This is part of the answer about stack and heap in Java:
So, why have the stack or the heap at all? For things that leave scope, the stack can be expensive. Consider the code:
void foo(String arg) { bar(arg); ... } void bar(String arg) { qux(arg); ... } void qux(String arg) { ... }
The parameters are part of the stack too. In the situation that you don't have a heap, you would be passing the full set of values on the stack. This is fine for "foo" and small strings... but what would happen if someone put a huge XML file in that string. Each call would copy the entire huge string onto the stack - and that would be quite wasteful.

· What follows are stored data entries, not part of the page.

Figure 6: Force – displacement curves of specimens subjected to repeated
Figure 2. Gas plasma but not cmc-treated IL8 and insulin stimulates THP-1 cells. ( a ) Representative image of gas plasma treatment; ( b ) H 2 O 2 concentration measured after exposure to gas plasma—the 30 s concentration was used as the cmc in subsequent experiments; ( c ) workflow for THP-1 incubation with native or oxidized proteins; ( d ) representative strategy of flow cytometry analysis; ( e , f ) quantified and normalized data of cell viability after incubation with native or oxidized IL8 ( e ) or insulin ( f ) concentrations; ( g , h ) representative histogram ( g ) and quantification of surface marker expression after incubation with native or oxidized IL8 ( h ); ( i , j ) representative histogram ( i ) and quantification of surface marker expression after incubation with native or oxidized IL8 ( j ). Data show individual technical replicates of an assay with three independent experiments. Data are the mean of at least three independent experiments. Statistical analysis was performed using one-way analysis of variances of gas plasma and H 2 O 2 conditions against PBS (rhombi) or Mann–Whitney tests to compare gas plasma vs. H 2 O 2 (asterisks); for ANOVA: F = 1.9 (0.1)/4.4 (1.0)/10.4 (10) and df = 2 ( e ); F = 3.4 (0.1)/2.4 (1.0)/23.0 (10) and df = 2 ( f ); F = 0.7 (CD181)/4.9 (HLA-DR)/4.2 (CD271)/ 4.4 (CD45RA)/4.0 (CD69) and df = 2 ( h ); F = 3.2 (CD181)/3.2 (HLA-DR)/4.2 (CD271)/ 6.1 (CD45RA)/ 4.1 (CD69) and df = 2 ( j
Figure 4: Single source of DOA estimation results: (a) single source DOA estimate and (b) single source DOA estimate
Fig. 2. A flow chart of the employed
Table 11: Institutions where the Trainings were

This is what I read in The Java ® Virtual Machine Specification Java SE 8 Edition (Chapter 2.5.2. Java Virtual Machine Stacks):
It [Java Virtual Machine stack] holds local variables and partial results, and plays a part in method invocation and return.
What I know is that when I pass a reference as a parameter to a method, a local variable is created inside the method. The local variable holds the same reference as the passed variable. For example, something like this
void foo(Bar bar) {
// Do something with bar
}
turns into something like this:
void foo(Bar bar) {
Bar localBar = bar;
// Do something with localBar
}
So my question is:
Does Java copy method parameters to the stack frame of the called method? From the answer I refer to at the start of page, I understand they are copied, and it's a deep copy. Almost sure, I am wrong.